Let’s keep this boycott-of-the-boycott positive. Let’s buy a ton of cookies and let’s send letters of support to Girl Scouts, thanking them for being inclusive and forward-moving. Let’s not demonize a 14 year old girl for something I have no doubt she’ll regret at some point. She really is just a kid.

December 26, 2011

Still a Little Broken Up

I’m really good at feeling like I’m terrible at things. Can’t find a job right now? Must be because I am completely unqualified for everything in the world. Can’t figure out how to pay for grad school? Only because I failed at getting a job and have had to defer my student loans. No girlfriend/boyfriend/partner/whatever? Clearly it’s because I suck at relationships and I’m doomed to live alone forever.

Ok, so it’s not QUITE that drastic (at least not all the time).

I applied to be the Young Adult Worship Chaplain at General Assembly this year. The position would have involved creating and leading worship services for the Young Adult caucus, helping plan the Synergy worship, and working with the Young Adult Caucus folks in general to make GA a worshipful as well as active and justice-focused time for Young Adults.

As you can probably tell from the awesome past tense of the previous paragraph… I didn’t get the position.

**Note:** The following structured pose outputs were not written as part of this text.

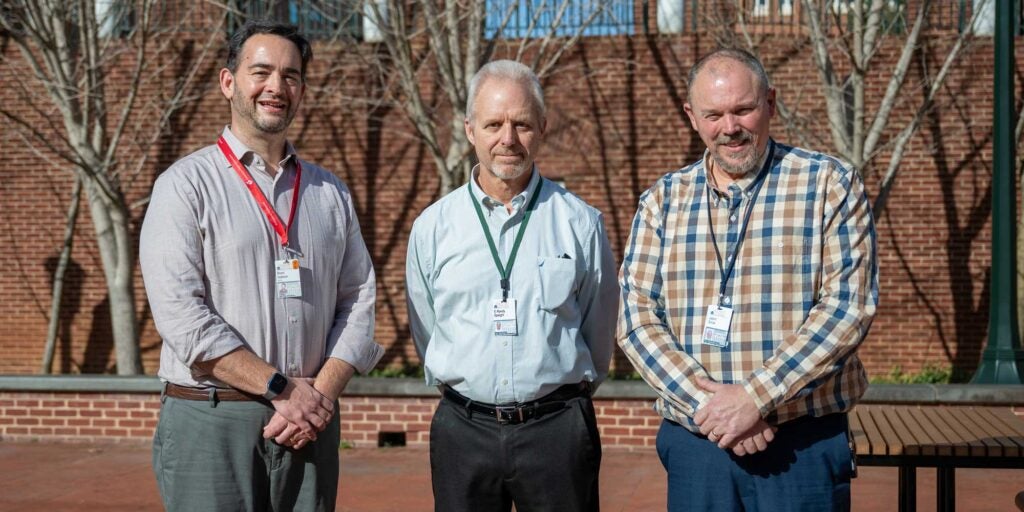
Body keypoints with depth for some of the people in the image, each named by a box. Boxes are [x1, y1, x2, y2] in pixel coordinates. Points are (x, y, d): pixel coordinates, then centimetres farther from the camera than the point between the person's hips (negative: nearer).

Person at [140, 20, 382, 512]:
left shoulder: (331, 193, 13)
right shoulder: (186, 184, -2)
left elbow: (359, 301, 8)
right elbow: (180, 313, -12)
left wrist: (321, 396, -7)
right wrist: (282, 388, -13)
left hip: (310, 421, 4)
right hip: (210, 422, -4)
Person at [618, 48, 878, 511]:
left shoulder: (831, 186, -1)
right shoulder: (662, 200, 7)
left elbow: (848, 307, -9)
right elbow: (637, 316, 1)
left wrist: (753, 396, -16)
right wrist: (706, 402, -13)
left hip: (804, 446, -2)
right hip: (694, 442, 2)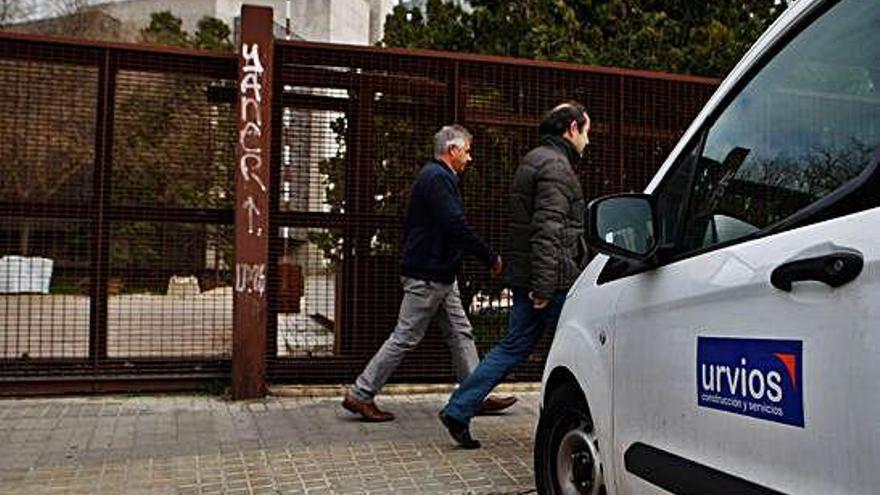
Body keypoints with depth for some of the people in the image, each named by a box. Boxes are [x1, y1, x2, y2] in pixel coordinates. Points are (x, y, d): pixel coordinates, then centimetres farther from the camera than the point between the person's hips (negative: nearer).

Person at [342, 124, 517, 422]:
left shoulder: (437, 177, 18)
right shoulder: (437, 178, -16)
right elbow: (457, 227, -23)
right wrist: (491, 257, -15)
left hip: (440, 275, 11)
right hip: (428, 275, -11)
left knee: (461, 333, 11)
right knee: (405, 337, -4)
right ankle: (360, 395, 5)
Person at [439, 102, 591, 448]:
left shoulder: (534, 161, 21)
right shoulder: (555, 166, -12)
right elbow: (548, 228, -22)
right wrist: (544, 286, -26)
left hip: (526, 277, 10)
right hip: (554, 280, -9)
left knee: (514, 347, 11)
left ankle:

I got the call as I was playing a magi during the Occupy Boston nativity play (not sure which magi I was… which one carried the gift of housing, again?), so I didn’t answer. I listened to the message (a generic, “I’m calling about this position, please give me a call back”), called back with anticipation, and was told I didn’t get the position (a generic, “you were one of our top candidates but we went with somebody else, we hope to work with you in the future”).

I am proud to say that I didn’t cry until I was off the phone. How’s THAT for discipline?

“Clearly” I thought to myself, “it’s because I suck. It’s because they don’t see potential for ministry in me. I don’t even know why I applied. It was stupid to apply. I’m never applying for crap like that again.” Logically I suppose none of that is true.

One of my good friends serves on the group that picked the chaplain and I know they don’t feel those things about me. But it hurt because I wanted it so, so badly. I wanted it because I love worship and I see how much room there is to expand that and because we are going to be doing AMAZING stuff in Phoenix and I wanted to be a part of that.

I know that just being in Phoenix will make me a part of General Assembly, but I wanted to be a part of the inner workings, the “what makes it go,” and I wanted to be a part of what made it a worshipful experience as well as one where we got to live out our faith through social justice.

I love worship. I love the arts and actions and beauty of worship done well and I’m excited that I’m getting to the point where I have some of those skills and I’m even more excited to continue honing them. I love that I’m at the place where I can get up and offer a service with only days of angst, rather than weeks.

But I also love conferences. I’ve been doing conferences for years and years and years and I know what works and I know what DOESN’T. Conferences hold a special place in my heart, but I have been through so many conferences on so many topics that simply going as a participant is sometimes its own special form of angst-producing. I don’t “sit by” very well, especially when it’s something I care so deeply about.

I don’t even know if I’ll get to go to General Assembly this year since I’m unlikely to get the funding I did last year (and even attending last year still had me spending more upfront money than was really financially feasible for me). But if I do go it’s going to be hard. It’s going to be hard to not be a participant in making GA work, but rather somebody who GA happens to. I want there to be room for me, too, to do things. To engage and help and BE. I’m at a time in my life where I’m relatively unencumbered and I wanted so badly to throw myself into this. And I can’t. There just doesn’t seem to be that space for me to do that. And I’m still a little broken up about that.